Desde o começo do surf moderno, quase um século atrás, seus praticantes o tinham como um estilo de vida quase transcendental, que os distinguia do restante da sociedade. Sentiam-se puristas. Paz, amor e surf. Eram pequenos grupos de amigos que surfavam praias desertas, livres das multidões e das pressões urbanas. Mas essa “transcendentalidade” era difícil de ser mantida. As pranchas que improvisavam para surfar eram péssimas. Sem roupas adequadas, passavam muito frio no inverno. A polícia os perseguia. Os motoristas dos ônibus os rejeitavam. Dias de boas ondas surgiam no meio da semana, coincidindo com o horário de trabalho. O simples ato de ir surfar exigia grandes sacrifícios.
As necessidades e os desejos eram comuns: Precisavam de equipamentos mais adequados; desejavam mais respeito da sociedade e uma forma de se sustentarem sem terem que se corromper aos rigores de expedientes formais.
Naturalmente, todas essas necessidades e desejos foram sendo realizados…
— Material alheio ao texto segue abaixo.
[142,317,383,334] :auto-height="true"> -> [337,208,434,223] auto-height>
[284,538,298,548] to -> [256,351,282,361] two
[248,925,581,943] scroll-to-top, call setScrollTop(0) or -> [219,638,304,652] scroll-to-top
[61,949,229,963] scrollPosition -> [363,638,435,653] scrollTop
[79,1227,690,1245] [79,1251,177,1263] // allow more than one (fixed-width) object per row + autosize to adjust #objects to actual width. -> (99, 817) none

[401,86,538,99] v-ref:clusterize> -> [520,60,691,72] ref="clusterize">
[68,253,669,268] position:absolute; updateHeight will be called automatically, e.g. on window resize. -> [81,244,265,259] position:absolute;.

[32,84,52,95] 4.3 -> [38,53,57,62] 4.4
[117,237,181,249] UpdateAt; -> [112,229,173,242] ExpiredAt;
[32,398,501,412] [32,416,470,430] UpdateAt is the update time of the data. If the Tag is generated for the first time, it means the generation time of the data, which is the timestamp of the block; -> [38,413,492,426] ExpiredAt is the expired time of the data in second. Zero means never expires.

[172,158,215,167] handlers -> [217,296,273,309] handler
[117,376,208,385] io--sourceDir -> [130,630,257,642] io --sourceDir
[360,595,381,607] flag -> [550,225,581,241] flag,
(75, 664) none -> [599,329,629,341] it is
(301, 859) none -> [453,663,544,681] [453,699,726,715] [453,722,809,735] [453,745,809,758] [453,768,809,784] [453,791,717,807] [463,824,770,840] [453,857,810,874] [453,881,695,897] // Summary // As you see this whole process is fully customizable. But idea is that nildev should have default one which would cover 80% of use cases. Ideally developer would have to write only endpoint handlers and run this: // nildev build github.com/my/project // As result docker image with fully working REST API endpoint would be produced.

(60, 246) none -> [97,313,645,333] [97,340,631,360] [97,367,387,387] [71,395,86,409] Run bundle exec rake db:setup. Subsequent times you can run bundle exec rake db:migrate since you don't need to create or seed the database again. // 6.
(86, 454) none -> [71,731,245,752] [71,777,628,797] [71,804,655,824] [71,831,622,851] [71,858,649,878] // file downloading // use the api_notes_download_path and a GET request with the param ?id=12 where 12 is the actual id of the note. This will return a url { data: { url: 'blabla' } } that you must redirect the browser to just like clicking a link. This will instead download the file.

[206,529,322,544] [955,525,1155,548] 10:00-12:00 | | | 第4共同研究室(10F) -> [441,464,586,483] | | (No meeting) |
Alguns surfistas começaram a se destacar pela qualidade das pranchas e dos equipamentos que produziam para si mesmos, gerando encomendas de amigos. Assim, começaram a ser fabricadas as primeiras pranchas feitas especialmente para o surf; e também bermudas adequadas, roupas de neopreme para suportar a água fria e outros acessórios.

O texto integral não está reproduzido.